Most transformer fashions use an identical structure however with some variations. These are the high-level constructing blocks of the mannequin, however you can not see the precise algorithm used, for instance, the order of the constructing blocks invoked with the enter sequence. You’ll find such particulars solely once you examine the mannequin implementation code.
Not all fashions have each an encoder and a decoder. Nevertheless, this design is quite common for sequence-to-sequence duties. The output from the encoder mannequin is known as the “contextual illustration” of the enter sequence. It captures the essence of the enter textual content. The decoder mannequin makes use of the contextual illustration to generate the ultimate sequence.
Evaluating the Results of Summarization utilizing ROUGE
As you may have seen the way to use the pretrained DistilBart mannequin to generate summaries, how are you aware the standard of its output?
That is certainly a really troublesome query. Everybody has their very own opinion on what an excellent abstract is. Nevertheless, some well-known metrics are used to judge numerous outputs of language fashions. One well-liked metric for evaluating the standard of summaries is ROUGE.
ROUGE stands for Recall-Oriented Understudy for Gisting Analysis. It’s a set of metrics used to judge the standard of textual content summarization and machine translation. Behind the scenes, the F1 rating of the precision and recall of the generated abstract is computed towards the reference abstract. It’s easy to grasp and straightforward to compute. As a recall-based metric, it focuses on the power of the abstract to recall the important thing phases. The weak spot of ROUGE is that it wants a reference abstract. Therefore, the effectiveness of the analysis will depend on the standard of the reference.
Let’s revisit how we are able to use DistilBart to generate summaries:
1 2 3 4 5 6 7 8 9 10 11 12 13 14 15 16 17 18 19 20 21 22 23 24 25 26 27 28 29 30 31 32 33 34 35 36 37 38 39 40 41 42 43 44 45 46 47 48 |
import torch from transformers import AutoTokenizer, AutoModelForSeq2SeqLM
class Summarizer: def __init__(self, model_name=“sshleifer/distilbart-cnn-12-6”): “”“Initialize the summarizer with mannequin and tokenizer.”“” self.machine = “cuda” if torch.cuda.is_available() else “cpu” self.tokenizer = AutoTokenizer.from_pretrained(model_name) self.mannequin = AutoModelForSeq2SeqLM.from_pretrained(model_name) self.mannequin.to(self.machine)

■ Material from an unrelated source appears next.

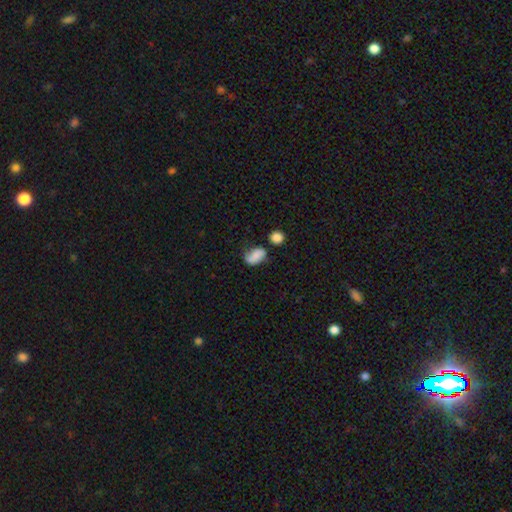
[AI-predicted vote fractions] This is likely a smooth galaxy (76%). How rounded: clearly in between (86%). Merging: possibly none (53%).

def summarize(self, textual content, context_weight=0.5, max_length=150, min_length=50, num_beams=4, length_penalty=2.0, repetition_penalty=1.0, do_sample=False, temperature=1.0, early_stopping=True): “”“Generate a abstract with context consciousness.”“” inputs = self.tokenizer(textual content, return_tensors=“pt”, padding=True, truncation=True, max_length=1024 ).to(self.machine) # Generate abstract utilizing solely the enter tokens summary_ids = self.mannequin.generate( inputs[“input_ids”], attention_mask=inputs[“attention_mask”], max_length=max_length, min_length=min_length, num_beams=num_beams, length_penalty=length_penalty, repetition_penalty=repetition_penalty, do_sample=do_sample, temperature=temperature, early_stopping=early_stopping, ) # Decode and return the abstract abstract = self.tokenizer.decode(summary_ids[0], skip_special_tokens=True) return abstract
# Let’s run an instance to see the way it works summarizer = Summarizer() textual content = “”“ The event of synthetic intelligence has revolutionized quite a few industries. Machine studying algorithms now energy all the things from suggestion methods to autonomous automobiles. Deep studying, particularly, has proven exceptional success in duties like picture recognition and pure language processing. Nevertheless, these advances additionally elevate necessary moral issues about AI’s influence on society, privateness, and employment. ““”
abstract = summarizer.summarize(textual content) print(f“Abstract:n{abstract}”) |
The Summarizer
class masses the pretrained DistilBart mannequin and tokenizer after which makes use of the mannequin to generate a abstract of the enter textual content. To generate the abstract, a number of parameters are handed to the generate()
methodology to regulate how the abstract is generated. You possibly can modify these parameters, however the default values are an excellent place to begin.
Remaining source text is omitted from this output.